» IL TUO COMPITO
Ricopia senza modifiche, dal testo su Beppe Grillo qui sotto, tutto il passo che va da "Il settimanale però" giù fino a "profilo da dittatore.".

» TESTO FORNITO
= = =
Beppe Grillo kämpft sich durch Meerenge von Messina” (Beppe Grillo lotta attraverso lo Stretto di Messina) così titola l’articolo del settimanale tedesco Der Spiegel riportando “l’impresa” svolta dal comico genovese per la campagna elettorale in Sicilia.

Il settimanale però non si è limitato a descrivere il gesto voluto da Grillo, il quale lo descrive come “il terzo sbarco della storia unitaria dopo quello di Garibaldi e quello degli Alleati”, ma ne ritrae un tipico profilo da dittatore.

Infatti l’articolo afferma che prima di lui anche Mussolini e Mao si sono fatti immortalare durante delle nuotate (aggiungerei alla lista anche Putin). “Typische Geste der Diktatoren” (tipico gesto da dittatori), scrive ancora il settimanale che sottolinea la portata populista di questo “eroico” gesto.

In effetti di Beppe Grillo fino ad oggi s’era detto di tutto, ma nessuno ancora gli aveva affibbiato l’appellativo di dittatore. In realtà un piccolo assaggio di questo aspetto del capo del M5S ci era stato dato dopo lo sfogo di Favia a telecamere spente, nel quale si lamentava della totale mancanza di democrazia all’interno dello stesso movimento.
= = =
(Voci salvate)
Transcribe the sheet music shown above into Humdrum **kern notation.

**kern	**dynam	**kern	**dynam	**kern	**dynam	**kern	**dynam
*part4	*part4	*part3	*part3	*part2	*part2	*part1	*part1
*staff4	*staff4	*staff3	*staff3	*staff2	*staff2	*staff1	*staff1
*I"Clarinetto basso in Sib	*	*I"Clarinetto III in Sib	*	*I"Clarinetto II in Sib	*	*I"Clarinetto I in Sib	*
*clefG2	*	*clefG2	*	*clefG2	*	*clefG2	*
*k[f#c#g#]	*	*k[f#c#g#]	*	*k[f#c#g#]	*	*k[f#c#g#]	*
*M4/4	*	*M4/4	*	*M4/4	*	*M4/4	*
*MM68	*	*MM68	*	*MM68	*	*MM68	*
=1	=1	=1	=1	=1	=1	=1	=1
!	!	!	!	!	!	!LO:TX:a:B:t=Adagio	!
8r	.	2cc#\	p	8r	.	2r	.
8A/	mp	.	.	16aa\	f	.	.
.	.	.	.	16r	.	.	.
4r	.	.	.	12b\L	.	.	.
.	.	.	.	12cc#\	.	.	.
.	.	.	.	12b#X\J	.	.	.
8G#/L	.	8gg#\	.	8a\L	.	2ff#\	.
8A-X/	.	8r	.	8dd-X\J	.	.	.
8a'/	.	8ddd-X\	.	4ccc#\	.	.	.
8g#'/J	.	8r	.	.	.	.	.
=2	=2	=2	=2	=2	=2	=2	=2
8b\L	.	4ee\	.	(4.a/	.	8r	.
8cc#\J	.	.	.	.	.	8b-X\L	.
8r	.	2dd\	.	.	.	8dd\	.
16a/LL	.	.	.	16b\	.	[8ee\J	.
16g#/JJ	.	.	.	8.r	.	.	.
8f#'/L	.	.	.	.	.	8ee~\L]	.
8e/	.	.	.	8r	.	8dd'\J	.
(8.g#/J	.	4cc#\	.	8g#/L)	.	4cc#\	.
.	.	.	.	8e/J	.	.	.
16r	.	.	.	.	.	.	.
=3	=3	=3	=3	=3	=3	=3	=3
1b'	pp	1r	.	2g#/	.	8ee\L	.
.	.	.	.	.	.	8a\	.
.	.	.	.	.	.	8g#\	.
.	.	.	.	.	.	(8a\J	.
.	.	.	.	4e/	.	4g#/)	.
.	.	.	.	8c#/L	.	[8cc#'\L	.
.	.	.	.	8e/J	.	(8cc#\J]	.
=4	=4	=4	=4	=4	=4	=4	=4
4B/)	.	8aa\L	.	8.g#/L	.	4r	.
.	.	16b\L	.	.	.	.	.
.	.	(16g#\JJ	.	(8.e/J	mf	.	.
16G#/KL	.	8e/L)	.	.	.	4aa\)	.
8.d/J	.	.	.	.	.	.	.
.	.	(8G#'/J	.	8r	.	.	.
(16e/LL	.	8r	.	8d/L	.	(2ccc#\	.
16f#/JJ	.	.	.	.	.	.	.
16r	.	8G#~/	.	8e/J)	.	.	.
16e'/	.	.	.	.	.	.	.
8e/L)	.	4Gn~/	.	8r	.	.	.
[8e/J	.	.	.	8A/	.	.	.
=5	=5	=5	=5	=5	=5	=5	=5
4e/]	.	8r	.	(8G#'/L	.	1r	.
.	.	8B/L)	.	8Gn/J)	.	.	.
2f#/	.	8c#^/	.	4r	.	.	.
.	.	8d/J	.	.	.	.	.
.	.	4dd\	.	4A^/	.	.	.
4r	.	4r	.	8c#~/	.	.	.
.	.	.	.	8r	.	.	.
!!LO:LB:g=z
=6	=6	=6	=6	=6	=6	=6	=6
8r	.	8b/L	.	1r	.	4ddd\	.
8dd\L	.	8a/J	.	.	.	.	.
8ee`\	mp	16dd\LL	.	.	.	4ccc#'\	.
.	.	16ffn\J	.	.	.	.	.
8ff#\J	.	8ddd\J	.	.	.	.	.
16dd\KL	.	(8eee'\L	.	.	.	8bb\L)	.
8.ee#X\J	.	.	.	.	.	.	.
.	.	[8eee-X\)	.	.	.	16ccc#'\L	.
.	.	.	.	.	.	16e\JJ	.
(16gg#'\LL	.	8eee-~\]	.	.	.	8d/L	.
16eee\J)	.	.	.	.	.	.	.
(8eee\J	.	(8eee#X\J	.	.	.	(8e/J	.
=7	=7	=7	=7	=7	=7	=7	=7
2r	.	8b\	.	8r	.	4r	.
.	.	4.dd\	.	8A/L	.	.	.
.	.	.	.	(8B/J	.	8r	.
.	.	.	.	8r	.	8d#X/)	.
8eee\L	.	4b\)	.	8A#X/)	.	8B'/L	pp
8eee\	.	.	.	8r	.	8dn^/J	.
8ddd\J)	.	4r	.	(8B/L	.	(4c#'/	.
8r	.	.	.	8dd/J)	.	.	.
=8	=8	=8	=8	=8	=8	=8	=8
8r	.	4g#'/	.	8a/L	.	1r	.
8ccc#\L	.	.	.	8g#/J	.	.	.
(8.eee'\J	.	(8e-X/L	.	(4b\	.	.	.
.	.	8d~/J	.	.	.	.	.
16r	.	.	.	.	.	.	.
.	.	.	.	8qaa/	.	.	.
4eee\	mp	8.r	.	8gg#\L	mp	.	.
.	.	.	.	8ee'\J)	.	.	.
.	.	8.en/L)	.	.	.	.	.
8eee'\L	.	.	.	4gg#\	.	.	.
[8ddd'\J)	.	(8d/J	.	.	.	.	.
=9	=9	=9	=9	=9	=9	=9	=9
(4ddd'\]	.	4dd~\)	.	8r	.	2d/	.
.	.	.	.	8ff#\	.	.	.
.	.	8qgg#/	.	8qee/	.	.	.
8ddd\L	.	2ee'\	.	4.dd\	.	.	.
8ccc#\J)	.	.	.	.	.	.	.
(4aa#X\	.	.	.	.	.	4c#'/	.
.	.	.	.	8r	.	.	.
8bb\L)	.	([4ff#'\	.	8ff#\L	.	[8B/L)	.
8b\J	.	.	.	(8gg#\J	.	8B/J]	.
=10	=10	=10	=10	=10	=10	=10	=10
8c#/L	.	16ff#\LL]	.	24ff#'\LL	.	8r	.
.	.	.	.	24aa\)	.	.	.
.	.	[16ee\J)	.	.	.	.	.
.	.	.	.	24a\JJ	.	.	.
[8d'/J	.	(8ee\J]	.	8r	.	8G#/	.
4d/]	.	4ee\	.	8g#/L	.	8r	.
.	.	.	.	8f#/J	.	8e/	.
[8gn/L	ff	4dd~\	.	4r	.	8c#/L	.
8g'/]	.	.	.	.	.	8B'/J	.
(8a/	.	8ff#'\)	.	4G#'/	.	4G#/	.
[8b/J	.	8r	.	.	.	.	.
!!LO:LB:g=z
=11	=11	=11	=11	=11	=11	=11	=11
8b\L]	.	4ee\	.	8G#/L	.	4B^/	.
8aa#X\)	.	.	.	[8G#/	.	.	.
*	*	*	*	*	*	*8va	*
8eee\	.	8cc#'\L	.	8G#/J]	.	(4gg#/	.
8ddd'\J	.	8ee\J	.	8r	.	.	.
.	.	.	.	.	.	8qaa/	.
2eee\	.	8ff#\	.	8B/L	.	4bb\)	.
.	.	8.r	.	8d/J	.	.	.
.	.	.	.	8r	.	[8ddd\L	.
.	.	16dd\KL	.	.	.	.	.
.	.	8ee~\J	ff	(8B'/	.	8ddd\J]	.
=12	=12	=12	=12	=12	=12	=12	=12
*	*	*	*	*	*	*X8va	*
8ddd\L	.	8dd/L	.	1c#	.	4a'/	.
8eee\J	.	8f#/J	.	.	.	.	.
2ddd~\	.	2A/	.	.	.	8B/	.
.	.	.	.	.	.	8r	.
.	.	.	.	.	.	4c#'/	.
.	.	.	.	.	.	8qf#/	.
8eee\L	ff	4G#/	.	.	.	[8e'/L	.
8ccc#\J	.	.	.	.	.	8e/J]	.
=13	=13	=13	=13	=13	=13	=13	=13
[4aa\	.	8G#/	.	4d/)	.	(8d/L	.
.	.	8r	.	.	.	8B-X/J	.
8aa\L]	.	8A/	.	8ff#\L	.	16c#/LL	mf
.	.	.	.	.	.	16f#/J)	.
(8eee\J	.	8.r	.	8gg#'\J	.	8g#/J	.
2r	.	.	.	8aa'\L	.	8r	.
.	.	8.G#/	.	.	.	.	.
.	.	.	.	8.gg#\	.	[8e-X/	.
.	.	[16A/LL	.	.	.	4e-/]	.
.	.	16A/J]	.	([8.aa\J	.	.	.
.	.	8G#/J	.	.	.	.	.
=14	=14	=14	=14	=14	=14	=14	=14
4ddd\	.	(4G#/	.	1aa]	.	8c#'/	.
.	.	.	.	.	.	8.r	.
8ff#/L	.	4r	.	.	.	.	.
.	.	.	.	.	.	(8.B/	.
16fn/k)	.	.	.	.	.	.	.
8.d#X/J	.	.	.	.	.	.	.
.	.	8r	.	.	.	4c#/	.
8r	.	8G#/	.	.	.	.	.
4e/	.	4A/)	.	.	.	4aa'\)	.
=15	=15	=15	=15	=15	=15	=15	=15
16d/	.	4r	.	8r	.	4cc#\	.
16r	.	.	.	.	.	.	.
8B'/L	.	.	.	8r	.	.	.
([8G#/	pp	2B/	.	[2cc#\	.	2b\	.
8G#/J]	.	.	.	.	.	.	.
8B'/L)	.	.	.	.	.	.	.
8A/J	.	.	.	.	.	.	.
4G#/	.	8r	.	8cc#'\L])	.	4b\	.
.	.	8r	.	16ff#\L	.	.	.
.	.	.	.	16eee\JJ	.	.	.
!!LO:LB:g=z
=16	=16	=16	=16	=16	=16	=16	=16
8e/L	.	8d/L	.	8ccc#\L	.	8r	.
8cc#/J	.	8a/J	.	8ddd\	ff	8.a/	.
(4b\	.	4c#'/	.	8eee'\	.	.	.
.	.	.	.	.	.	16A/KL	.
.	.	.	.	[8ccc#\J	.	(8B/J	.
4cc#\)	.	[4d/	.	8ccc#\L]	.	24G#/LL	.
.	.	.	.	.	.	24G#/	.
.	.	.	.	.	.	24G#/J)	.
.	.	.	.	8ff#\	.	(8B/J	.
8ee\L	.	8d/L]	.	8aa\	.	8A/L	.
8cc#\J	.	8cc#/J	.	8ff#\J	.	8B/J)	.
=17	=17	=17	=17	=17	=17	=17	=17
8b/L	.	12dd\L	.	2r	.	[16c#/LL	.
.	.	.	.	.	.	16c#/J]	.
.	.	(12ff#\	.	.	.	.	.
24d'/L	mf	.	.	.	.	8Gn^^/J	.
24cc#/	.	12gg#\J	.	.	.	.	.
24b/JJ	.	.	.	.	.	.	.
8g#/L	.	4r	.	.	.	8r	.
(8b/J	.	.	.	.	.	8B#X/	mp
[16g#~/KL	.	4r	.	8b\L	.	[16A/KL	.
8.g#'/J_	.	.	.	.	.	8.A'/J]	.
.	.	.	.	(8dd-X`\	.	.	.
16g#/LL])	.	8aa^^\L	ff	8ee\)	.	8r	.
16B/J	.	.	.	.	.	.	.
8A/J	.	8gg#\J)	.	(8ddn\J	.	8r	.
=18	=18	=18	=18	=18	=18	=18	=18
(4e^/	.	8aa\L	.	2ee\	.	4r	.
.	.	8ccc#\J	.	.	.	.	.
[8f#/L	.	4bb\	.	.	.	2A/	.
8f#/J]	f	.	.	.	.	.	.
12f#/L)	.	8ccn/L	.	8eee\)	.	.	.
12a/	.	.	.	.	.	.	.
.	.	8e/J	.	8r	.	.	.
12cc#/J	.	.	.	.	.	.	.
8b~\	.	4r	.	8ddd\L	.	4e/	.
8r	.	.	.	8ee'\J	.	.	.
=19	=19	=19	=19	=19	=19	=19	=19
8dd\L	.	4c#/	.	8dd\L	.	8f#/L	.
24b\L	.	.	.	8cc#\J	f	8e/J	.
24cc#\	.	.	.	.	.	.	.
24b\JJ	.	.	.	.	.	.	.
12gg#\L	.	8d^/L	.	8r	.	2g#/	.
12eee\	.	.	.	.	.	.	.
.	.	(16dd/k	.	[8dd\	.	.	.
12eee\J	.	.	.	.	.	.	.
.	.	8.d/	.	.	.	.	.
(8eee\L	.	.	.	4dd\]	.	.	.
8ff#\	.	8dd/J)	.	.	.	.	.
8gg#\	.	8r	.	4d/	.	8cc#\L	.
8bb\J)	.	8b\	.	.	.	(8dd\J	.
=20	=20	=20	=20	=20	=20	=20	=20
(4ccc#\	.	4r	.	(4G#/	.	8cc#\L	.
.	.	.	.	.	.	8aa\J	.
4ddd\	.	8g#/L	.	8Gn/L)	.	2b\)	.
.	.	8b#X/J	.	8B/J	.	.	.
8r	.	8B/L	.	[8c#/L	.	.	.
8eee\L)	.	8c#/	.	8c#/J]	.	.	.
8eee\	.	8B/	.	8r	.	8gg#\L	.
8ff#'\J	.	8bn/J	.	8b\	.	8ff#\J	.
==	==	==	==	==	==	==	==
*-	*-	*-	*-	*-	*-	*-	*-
= = =
» SOLUZIONE
Il settimanale però non si è limitato a descrivere il gesto voluto da Grillo, il quale lo descrive come “il terzo sbarco della storia unitaria dopo quello di Garibaldi e quello degli Alleati”, ma ne ritrae un tipico profilo da dittatore.